Pentingnya sosok Usmar Ismail, terlihat dari respon pemerintah Indonesia. Hari pertama Usmar merekam film pertamanya dijadikan hari film nasional.

Usmar Ismail dilanjutkan Syuman Jaya hingga Teguh Karya. Film bermutu di Indonesia mulai bermunculan.

“Pada Generasi ketiga,” ujar Salim Said, datang Garin Nugroho dan kawan-kawannya yang sekolah film, seperti di IKJ. Generasi ini memang lebih mengerti film secara akademis. Mereka juga punya kesadaran ikut aneka festival film internasional.

Mereka mulai membuat film bergaya seni. Tak semua film generasi ini diputar komersial di bioskop Indonesia. Sebagian memang dibuat untuk ikut festival film international. Banyak juga yang mendapatkan dana internasional.

Ujar Salim Said, “Saya kira baru generasi keempat nanti, film Indonesia diperhitungkan dalam festival sekelas Oscar. Dugaan saya, itu 10-20 tahun mendatang. Saya tak akan mengalaminya.”

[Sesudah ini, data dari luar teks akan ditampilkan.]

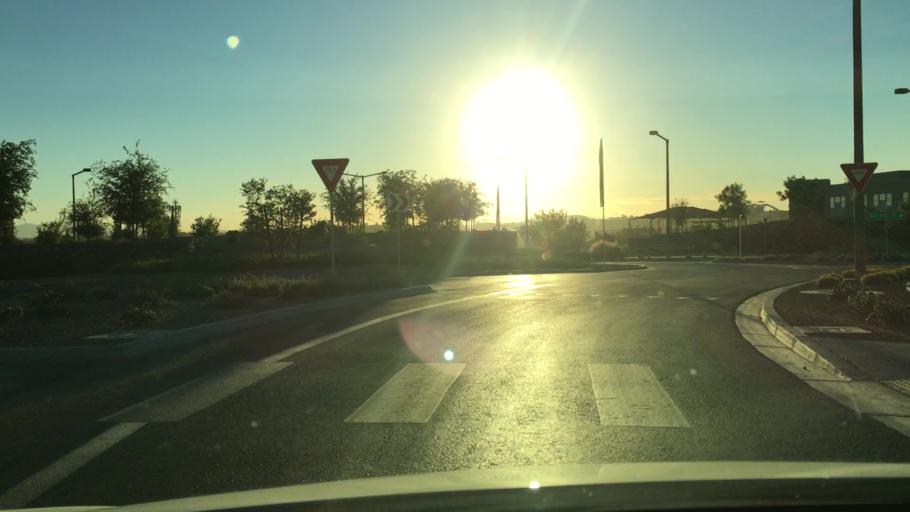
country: US
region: Nevada
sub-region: Clark County
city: Summerlin South
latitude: 36.0627
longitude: -115.3102
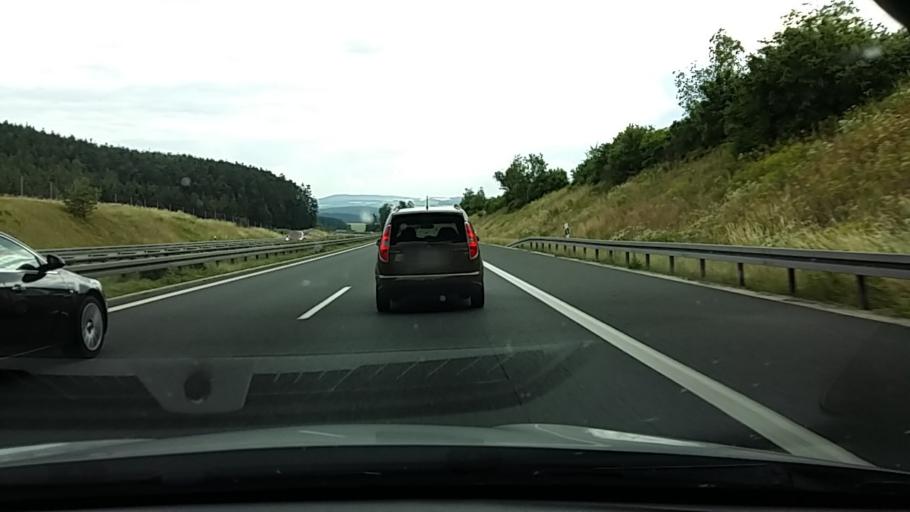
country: DE
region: Bavaria
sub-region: Upper Palatinate
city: Wernberg-Koblitz
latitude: 49.5619
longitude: 12.2048
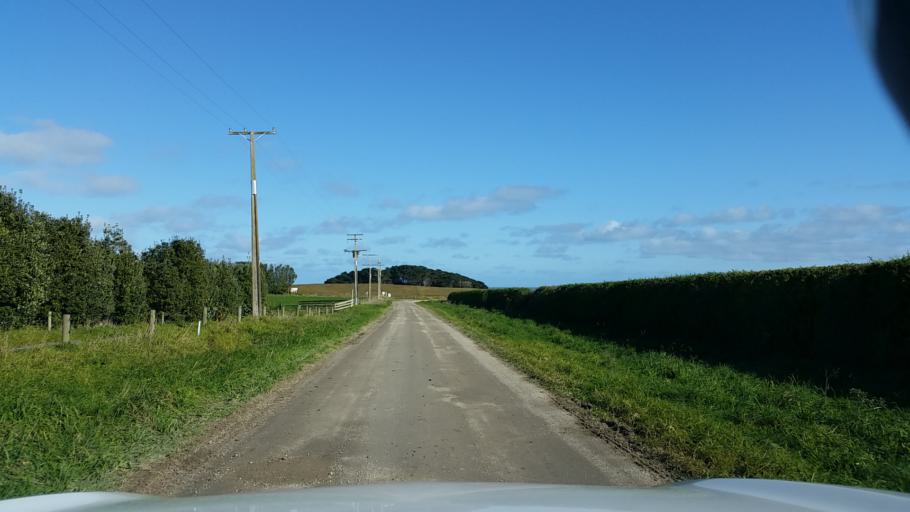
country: NZ
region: Taranaki
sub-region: South Taranaki District
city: Patea
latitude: -39.6858
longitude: 174.3981
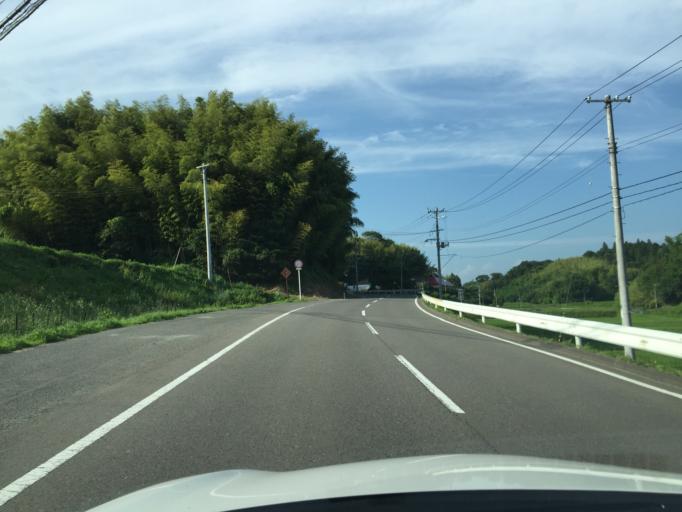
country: JP
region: Fukushima
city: Miharu
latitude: 37.4256
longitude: 140.5002
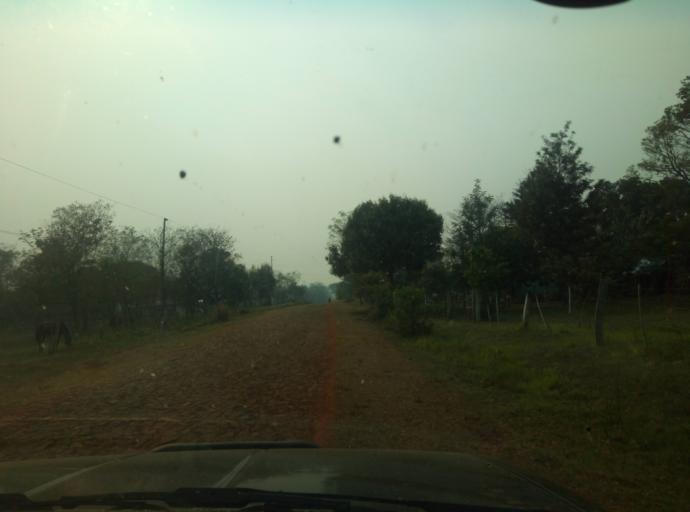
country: PY
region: Caaguazu
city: Carayao
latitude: -25.2041
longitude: -56.2450
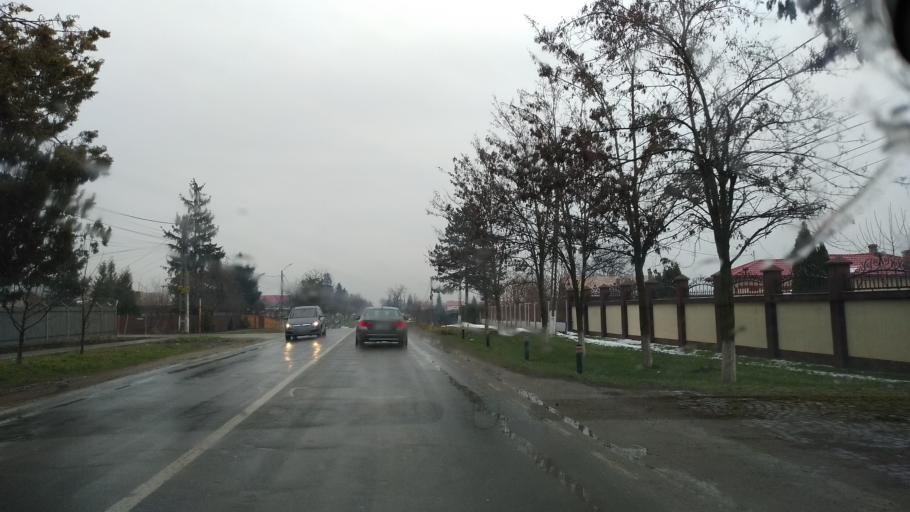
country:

Cukup hangat percakapan kami. Saya juga menceritakan perkembangan artificial intelligence. Betapa sekarang, AI dapat digunakan untuk menyeleksi naskah film untuk tahu apakah ini film akan laku, dilihat dari topik, plot cerita, karakterisasi tokoh, dan dialognya.

Saya sempat cerita, beberapa puisi esai saya difilmkan oleh Hanung Bramantyo, untuk topik diskriminasi. Tapi ini film pendek durasi 40 menit saja. Ini bukan film bioskop.

Satu lagi puisi esai saya sedang difilmkan bekerja sama dengan PFN. Itu mengenai aksi kamisan para keluarga yang kehilangan anak dan orang tersayang, karena isu politik.

Tapi kisah politik puisi esai itu diganti. Bukan melawan pemerintah atau istana, tapi melawan perusahaan multi nasional. PFN mustahil membuat film yang protes pada pemerintah.

Salim Said tertawa. Ia meminta saya mengajaknya mereview ketika film itu selesai.

Saya mendengar film itu hampir selesai. Tapi Salim Said tak lagi di sini. Ia tak lagi bisa diajak mereviewnya.

*Penulis adalah Konsultan Politik, Founder LSI-Denny JA, Penggagas Puisi Esai, Sastrawan, Ketua Umum Satupena, dan Penulis Buku.